The recent history of gold control:
  • It is worth noting that this requirement would have applied to all purchases, not just gold and silver, masking what would have been one of its primary effects: to allow the IRS to document and track precious metals transactions. Fortunately, following a public outcry from business interests, the 1099 reporting requirement was repealed this spring.
  • Earlier this month, in a stated effort to curb money laundering, the government of Austria banned gold sales over 15,000 euros. From
“A newly enacted Gold policy in Austria that restricts the free purchase of gold by individuals may just be the start of a European policy shift that might border on infringing an individual’s financial freedom.
“As per the new Austrian policies, individuals who wish to purchase gold will be restricted to purchase only 15,000 Euros worth of gold at a time making gold an officially ‘restricted’ commodity.

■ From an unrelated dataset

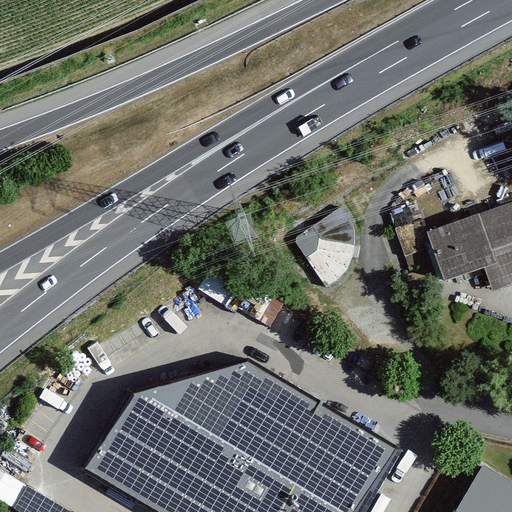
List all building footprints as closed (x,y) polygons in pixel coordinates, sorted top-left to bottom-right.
[(511,202),(427,232),(444,281),(496,264),(491,251),(511,243),(511,202)] [(295,234),(323,286),(369,262),(341,210),(295,234)] [(131,391),(88,468),(159,511),(364,511),(401,452),(245,361),(131,391)] [(511,511),(511,484),(481,466),(454,511),(511,511)] [(0,470),(0,497),(14,505),(25,484),(0,470)]
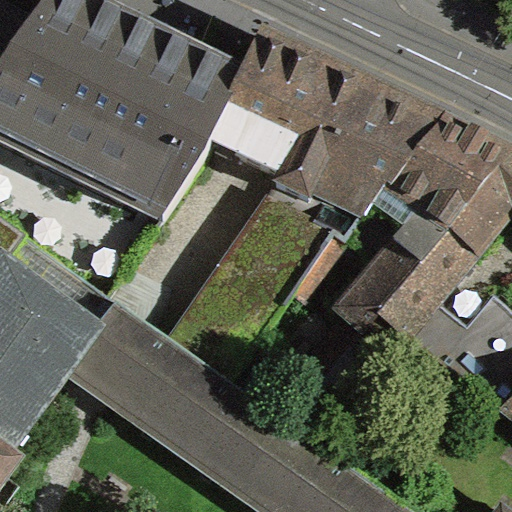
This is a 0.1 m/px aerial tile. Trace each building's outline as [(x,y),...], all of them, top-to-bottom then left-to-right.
[(0,0),(0,75),(25,39),(0,25),(0,0)] [(206,152),(237,88),(96,19),(58,0),(52,0),(25,39),(0,75),(0,149),(158,228),(206,152)] [(237,88),(206,152),(276,185),(272,194),(270,193),(264,208),(165,352),(225,394),(289,302),(330,245),(340,252),(345,245),(382,193),(387,197),(442,131),(307,68),(257,45),(237,88)] [(376,324),(509,163),(461,141),(442,131),(387,197),(382,193),(345,245),(373,268),(332,316),(341,324),(298,377),(317,393),(353,348),(374,323),(376,324)] [(511,222),(511,166),(509,163),(376,324),(415,354),(511,427),(511,328),(489,307),(462,338),(431,312),(508,219),(511,222)] [(0,511),(0,488),(12,472),(4,466),(67,381),(103,406),(104,404),(257,511),(391,511),(225,394),(165,352),(0,233),(0,511)] [(330,245),(289,302),(299,309),(340,252),(330,245)] [(376,324),(374,323),(353,348),(395,380),(415,354),(376,324)]
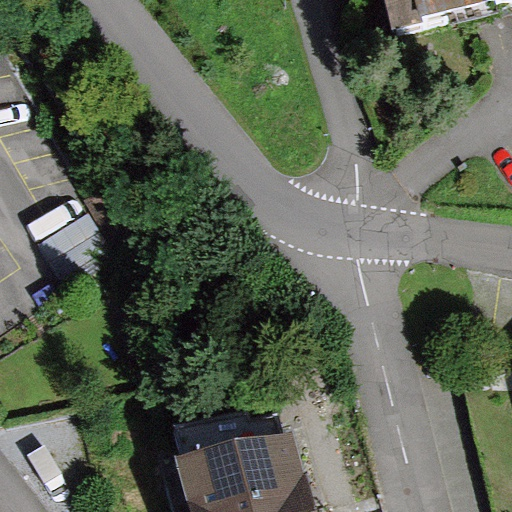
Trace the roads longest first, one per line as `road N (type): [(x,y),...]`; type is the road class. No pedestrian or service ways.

“Earlier, one had to just call the local Austrian bank about 2-4 days in advance and state the amount of Gold one wishes to purchase. But that has now been scrapped.”
  • Also from “Meanwhile, in Italy, top industrials and professionals have sent a letter to the government and parliament to ban all cash transactions above 300 Euros, and only permit electronic transfers!”
  • Now there is word from France, which will now require all metal sales over 450 euros be paid with credit card or bank wire transfer—again, supposedly to prevent money laundering.
While one incident might be dismissed as just meddlesome lawmaking, three examples indicates a budding trend. Indeed, when you combine these policy changes with the well documented gold price suppression by central banks, it all points unmistakably to a conspiracy to preserve the current monetary system.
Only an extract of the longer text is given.